**Input records**
====
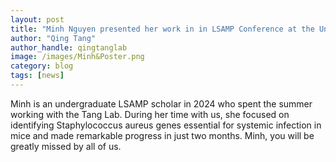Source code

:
 ```yaml
---
layout: post
title: "Minh Nguyen presented her work in in LSAMP Conference at the University of Texas at El Paso"
author: "Qing Tang"
author_handle: qingtanglab
image: /images/Minh&Poster.png
category: blog
tags: [news]
---
```

Minh is an undergraduate LSAMP scholar in 2024 who spent the summer working with the Tang Lab. During her time with us, she focused on identifying Staphylococcus aureus genes essential for systemic infection in mice and made remarkable progress in just two months. Minh, you will be greatly missed by all of us.


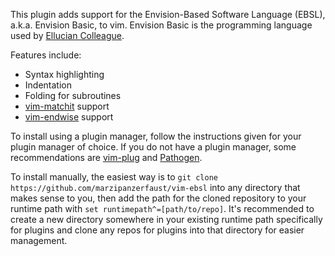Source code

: This plugin adds support for the Envision-Based Software Language (EBSL), a.k.a. Envision Basic, to vim. Envision Basic is the programming language used by [Ellucian Colleague](https://www.ellucian.com/solutions/ellucian-colleague).

Features include:
* Syntax highlighting
* Indentation
* Folding for subroutines
* [vim-matchit](https://github.com/tmhedberg/matchit) support
* [vim-endwise](https://github.com/tpope/vim-endwise) support

To install using a plugin manager, follow the instructions given for your plugin manager of choice. If you do not have a plugin manager, some recommendations are [vim-plug](https://github.com/junegunn/vim-plug) and [Pathogen](https://github.com/tpope/vim-pathogen).

To install manually, the easiest way is to `git clone https://github.com/marzipanzerfaust/vim-ebsl` into any directory that makes sense to you, then add the path for the cloned repository to your runtime path with `set runtimepath^=[path/to/repo]`. It's recommended to create a new directory somewhere in your existing runtime path specifically for plugins and clone any repos for plugins into that directory for easier management.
====
**Work item**
Only the number is wanted: how many lines of the material contain the word "Minh"?

**Completed exercise**
3